Both experienced and inexperienced buyers want to see and smell the cannabis, Anand says: experienced ones because they know what they’re looking at, and inexperienced ones because they don’t, and want to learn more.
“It’s a product that the average consumer hasn’t been using for a long time,” Anand says. “This is something new. They may have consumed it when they were in high school, but that was many years ago.
“On the other side, you have connoisseurs of the product that want to understand, just like you would want to go to a wine store and want to know a little bit more about your wine.”
Privacy
Online shopping is convenient, but leaves a permanent trail of data in multiple places.

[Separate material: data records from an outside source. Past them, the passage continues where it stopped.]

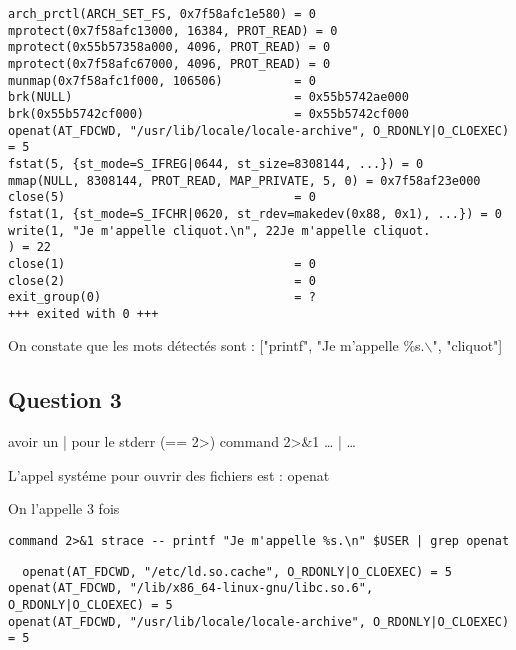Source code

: \documentclass[11pt]{article}
\begin{document}
\begin{lstlisting}
arch_prctl(ARCH_SET_FS, 0x7f58afc1e580) = 0
mprotect(0x7f58afc13000, 16384, PROT_READ) = 0
mprotect(0x55b57358a000, 4096, PROT_READ) = 0
mprotect(0x7f58afc67000, 4096, PROT_READ) = 0
munmap(0x7f58afc1f000, 106506)          = 0
brk(NULL)                               = 0x55b5742ae000
brk(0x55b5742cf000)                     = 0x55b5742cf000
openat(AT_FDCWD, "/usr/lib/locale/locale-archive", O_RDONLY|O_CLOEXEC) = 5
fstat(5, {st_mode=S_IFREG|0644, st_size=8308144, ...}) = 0
mmap(NULL, 8308144, PROT_READ, MAP_PRIVATE, 5, 0) = 0x7f58af23e000
close(5)                                = 0
fstat(1, {st_mode=S_IFCHR|0620, st_rdev=makedev(0x88, 0x1), ...}) = 0
write(1, "Je m'appelle cliquot.\n", 22Je m'appelle cliquot.
) = 22
close(1)                                = 0
close(2)                                = 0
exit_group(0)                           = ?
+++ exited with 0 +++
\end{lstlisting}

On constate que les mots détectés sont : ["printf", "Je m'appelle \%s.$\backslash$\n",
"cliquot"]


\subsection{Question 3}
\label{sec:org786a8ab}

avoir un | pour le stderr (== 2>)
command 2>\&1 \ldots{} | \ldots{}

L'appel systéme pour ouvrir des fichiers est : openat

On l'appelle 3 fois

\begin{lstlisting}
command 2>&1 strace -- printf "Je m'appelle %s.\n" $USER | grep openat
\end{lstlisting}

\begin{lstlisting}
  openat(AT_FDCWD, "/etc/ld.so.cache", O_RDONLY|O_CLOEXEC) = 5
openat(AT_FDCWD, "/lib/x86_64-linux-gnu/libc.so.6", O_RDONLY|O_CLOEXEC) = 5
openat(AT_FDCWD, "/usr/lib/locale/locale-archive", O_RDONLY|O_CLOEXEC) = 5

\end{lstlisting}
\end{document}
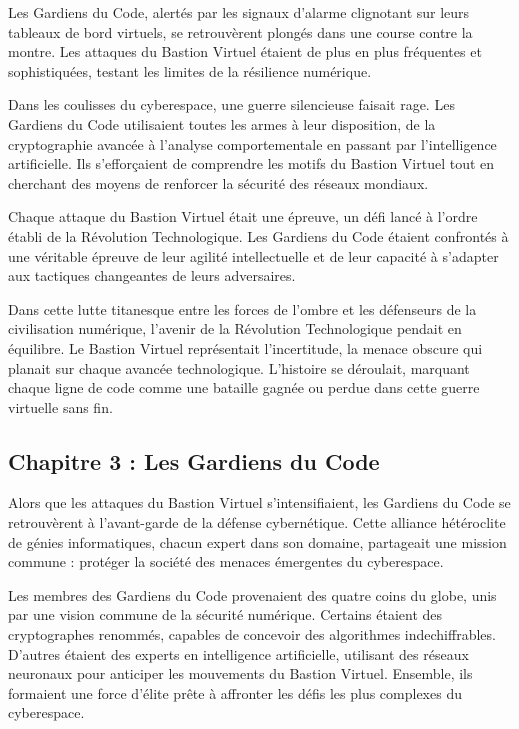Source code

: \documentclass{./StyCls/MyArticle}
\begin{document}
Les Gardiens du Code, alertés par les signaux d'alarme clignotant sur leurs tableaux de bord virtuels, se retrouvèrent plongés dans une course contre la montre. Les attaques du Bastion Virtuel étaient de plus en plus fréquentes et sophistiquées, testant les limites de la résilience numérique.

Dans les coulisses du cyberespace, une guerre silencieuse faisait rage. Les Gardiens du Code utilisaient toutes les armes à leur disposition, de la cryptographie avancée à l'analyse comportementale en passant par l'intelligence artificielle. Ils s'efforçaient de comprendre les motifs du Bastion Virtuel tout en cherchant des moyens de renforcer la sécurité des réseaux mondiaux.

Chaque attaque du Bastion Virtuel était une épreuve, un défi lancé à l'ordre établi de la Révolution Technologique. Les Gardiens du Code étaient confrontés à une véritable épreuve de leur agilité intellectuelle et de leur capacité à s'adapter aux tactiques changeantes de leurs adversaires.

Dans cette lutte titanesque entre les forces de l'ombre et les défenseurs de la civilisation numérique, l'avenir de la Révolution Technologique pendait en équilibre. Le Bastion Virtuel représentait l'incertitude, la menace obscure qui planait sur chaque avancée technologique. L'histoire se déroulait, marquant chaque ligne de code comme une bataille gagnée ou perdue dans cette guerre virtuelle sans fin.


\subsection{Chapitre 3 : Les Gardiens du Code}


Alors que les attaques du Bastion Virtuel s'intensifiaient, les Gardiens du Code se retrouvèrent à l'avant-garde de la défense cybernétique. Cette alliance hétéroclite de génies informatiques, chacun expert dans son domaine, partageait une mission commune : protéger la société des menaces émergentes du cyberespace.

Les membres des Gardiens du Code provenaient des quatre coins du globe, unis par une vision commune de la sécurité numérique. Certains étaient des cryptographes renommés, capables de concevoir des algorithmes indechiffrables. D'autres étaient des experts en intelligence artificielle, utilisant des réseaux neuronaux pour anticiper les mouvements du Bastion Virtuel. Ensemble, ils formaient une force d'élite prête à affronter les défis les plus complexes du cyberespace.
\end{document}
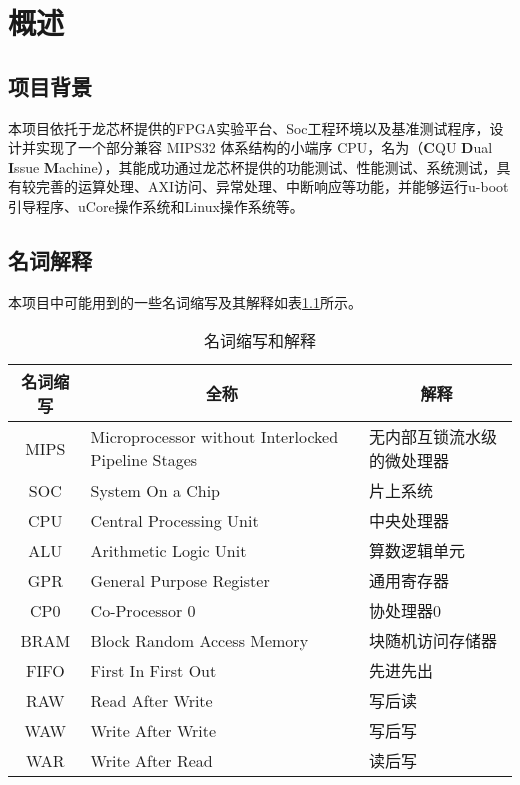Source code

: \chapter{概述}

\section{项目背景}
本项目依托于龙芯杯提供的FPGA实验平台、Soc工程环境以及基准测试程序，设计并实现了一个部分兼容 MIPS32 体系结构的小端序 CPU，名为\cpuname（\textbf{C}QU \textbf{D}ual \textbf{I}ssue \textbf{M}achine），其能成功通过龙芯杯提供的功能测试、性能测试、系统测试，具有较完善的运算处理、AXI访问、异常处理、中断响应等功能，并能够运行u-boot引导程序、uCore操作系统和Linux操作系统等。

\section{名词解释}
本项目中可能用到的一些名词缩写及其解释如表\ref{table:abbreviation_definition}所示。

\begin{table}[!htbp]
    \centering
    \caption{名词缩写和解释}
    \label{table:abbreviation_definition}
    
    \begin{tabular}{cll}
    \toprule
    \multicolumn{1}{c}{\textbf{名词缩写}} & \multicolumn{1}{c}{\textbf{全称}}                   & \multicolumn{1}{c}{\textbf{解释}} \\ 
    \midrule
    MIPS                               & Microprocessor without Interlocked Pipeline Stages & 无内部互锁流水级的微处理器 \\
    SOC                                & System On a Chip                                   & 片上系统 \\
    CPU                                & Central Processing Unit                            & 中央处理器 \\
    ALU                                & Arithmetic Logic Unit                              & 算数逻辑单元 \\
    GPR                                & General Purpose Register                           & 通用寄存器 \\
    CP0                                & Co-Processor 0                                     & 协处理器0 \\
    BRAM                               & Block Random Access Memory                         & 块随机访问存储器 \\
    FIFO                               & First In First Out                                 & 先进先出 \\
    RAW                                & Read After Write                                   & 写后读 \\
    WAW                                & Write After Write                                  & 写后写 \\
    WAR                                & Write After Read                                   & 读后写 \\
    \bottomrule
    \end{tabular}
\end{table}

In-person shopping can be done anonymously, with cash.
“You have to share your ID in a store, but one you’ve done that, there’s no record of you having been there,” Armstrong says. “You could pay in cash and walk out the door with your plain paper bag. People can see you going in and out of the store, but there’s nothing tracked.”
“Buying online means you have to set up an account of some sort on the website, you have to pay with a credit card, there are two sets of electronic records that potentially could track you.”
Credit card data on cannabis purchases is stored on servers in the United States, where it is available to federal agencies without the need for a warrant. Under U.S. law, people with any history of cannabis use, legal or not, can be banned for life — although since legalization, U.S. border officers seem to have had little interest in actually doing this.
There are few known examples of Canadians being banned for cannabis-related reasons since legalization. One concerned a man who was investing in an growing facility in Nevada; another involved a 73-year-old London, Ont. man whose 1976 conviction for simple possession showed up in a database.
In December, the federal privacy commissioner urged cannabis buyers to use cash if at all possible.
“Some countries may deny entry to individuals if they know they have purchased cannabis, even lawfully,” the statement cautioned.
In mid-October, U.S. border officials said they might bar Canadians from the U.S. for legal marijuana use in Canada if a border officer decides they are likely to consume it in the United States.
Talking to a human
New cannabis users, or people whose last experience was a dimly remembered episode from high school, want advice. And a website, however clever its graphics, isn’t going to play that role.
“Consumers are looking for information,” Armstrong says.
“They go online, but they don’t really know what to buy. There are all these products, but there’s almost no promotional material that would educate them and say, ‘Okay, this is the one you want for a high, this is the one you want for a buzz,’ that kind of thing. Going into a store and talking to the sales reps is one way to get some information about what I might like if I’m looking for this kind of effect.”
Anand agrees.
“People want to be able to understand, from people they can trust, how this is going to taste and feel, and how it will make them feel.”
B.C. is a special case
Armstrong says that the legal stores in B.C. are having to compete against a very entrenched grey market sector, which was tolerated for years before legalization.
“They actually have three sectors competing,” he says. “The legal stores that are setting up have to compete with not only the black market but also the grey market, where if you wanted to buy cannabis you could say, ‘There is no stigma. I know the police won’t arrest me at this point, the city has approved it, the product may not be tested but at least the stores should be inspected.'”
(Despite its well-known cannabis subculture, B.C. as a whole has quite low rates of use, by national standards.)